L'euthanasie va-t-elle devenir possible en France ? Après avoir réuni pendant plusieurs mois des Français tirés au sort, la Convention citoyenne s'est majoritairement prononcée pour ouvrir une "aide active à mourir", mais à d'importantes conditions. Le chef de l'Etat doit indiquer lundi la suite qu'il entend donner à cette réflexion.
"Pour une majorité de citoyennes et citoyens de la Convention, l'accès à l'aide active à mourir doit être ouvert", dit le rapport validé dimanche par les participants.
Mais cette position, qui recouvre l'ouverture de l'euthanasie et du suicide assisté, comprend "de nombreuses nuances", prévient la Convention qui a désormais conclu ses débats.
Ces derniers réunissaient depuis décembre 184 Français tirés au sort. Le but était d'évaluer, à l'appel du gouvernement, le cadre actuel de la fin de vie en France et la nécessité d'y apporter des changements.
Les débats sur le sujet ont repris à l'initiative du président Emmanuel Macron.
Le chef de l'Etat envisage de longue date de modifier la législation actuelle, fixée par la loi Claeys-Leonetti de 2016. Celle-ci permet aux soignants de mettre sous sédation irréversible des patients proches de la mort, dont le cas est désespéré et les souffrances sont intolérables.
Mais elle ne va pas jusqu'à autoriser une "aide active à mourir", c'est-à-dire une assistance au suicide ou un acte d'euthanasie.
"Acte II"
Un organisme consultatif, le Comité d'éthique (CCNE), a ouvert la voie à une telle évolution, en septembre, en jugeant possible - sous de nombreuses conditions - de légaliser cette aide active à mourir.
Au final, c'est un "oui, mais" au suicide assisté et à l'euthanasie, parallèlement à de nombreuses recommandations pour mieux développer les soins palliatifs.
La Convention confirme que ses participants sont favorables, aux trois quarts, à une ouverture de l'aide active à mourir, mais avec d'importants garde-fous.
Il ne peut pas, selon eux, y avoir de tel acte sans que le patient ait auparavant bénéficié d'un accompagnement approfondi, et qu'il ait pu à tout moment exprimer sa volonté.
"Le discernement de la personne est une condition essentielle", insiste le rapport. Que faire quand un patient n'est plus en mesure de dire quel est son choix ?
Sur ce sujet, faute de position majoritaire, la Convention ne tranche pas. De même sur un volet très sensible: l'ouverture de l'euthanasie ou du suicide assisté aux mineurs. Emmanuel Macron, qui reçoit lundi matin les membres de la Convention à l'Elysée, va "tirer les conclusions de ce travail et tracer les voies d'un Acte II dans ce débat national", a précisé dimanche la présidence.
"Oxygène démocratique"
Concrètement, le chef de l'Etat pourrait annoncer le recours à une nouvelle loi pour faire évoluer le dispositif, la voie du référendum n'étant en principe pas ouverte pour ce type de questions sociétales, selon la Constitution.
Concernant les mineurs et le discernement, "on voit bien que ce sont deux sujets très bloquants et donc il n'y a pas forcément un intérêt à aller plus loin en la matière", relève par ailleurs un conseiller présidentiel.
Le président, qui a reçu à dîner début mars plusieurs personnalités - religieux, médecins, intellectuels - pour évoquer le sujet, n'a de son côté rien dévoilé de ses convictions personnelles. "Dès le départ il y a eu la conviction profonde que ce travail ne pouvait pas aboutir à la conclusion qui serait celle d'un homme seul mais plutôt un travail collectif", souligne l'Elysée.

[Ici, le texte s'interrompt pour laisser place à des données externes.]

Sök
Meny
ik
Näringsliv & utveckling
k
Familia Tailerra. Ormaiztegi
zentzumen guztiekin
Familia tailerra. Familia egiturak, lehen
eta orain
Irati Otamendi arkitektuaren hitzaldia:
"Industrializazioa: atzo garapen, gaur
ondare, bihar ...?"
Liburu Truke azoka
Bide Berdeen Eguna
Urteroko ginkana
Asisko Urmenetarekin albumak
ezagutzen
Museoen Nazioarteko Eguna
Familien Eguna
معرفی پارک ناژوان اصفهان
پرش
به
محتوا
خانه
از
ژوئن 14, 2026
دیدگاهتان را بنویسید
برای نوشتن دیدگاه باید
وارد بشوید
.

Parallèlement à la Convention, le gouvernement a engagé ses propres travaux de réflexion sous l'égide de la ministre déléguée à la Santé, Agnès Firmin Le Bodo, et de celui chargé du Renouveau démocratique, Olivier Véran En pleine crise politique sur les retraites, la présidence a salué "l'expérience in vivo inédite" de la Convention, dont elle ambitionne de faire un "modèle de participation citoyenne" en Europe.
Il faut arriver, "tout en ayant une démocratie représentative, avec un Parlement, à introduire cette espèce d'oxygène démocratique qui permet de traiter de questions pour lesquelles il n'y a pas nécessité de polariser la société", a esquissé le conseiller présidentiel.
Le gouvernement, qui s'était vu reprocher d'avoir largement négligé les conclusions d'une précédente convention sur le climat, a néanmoins plusieurs fois prévenu qu'il ne reprendrait pas telles quelles celles sur la fin de vie.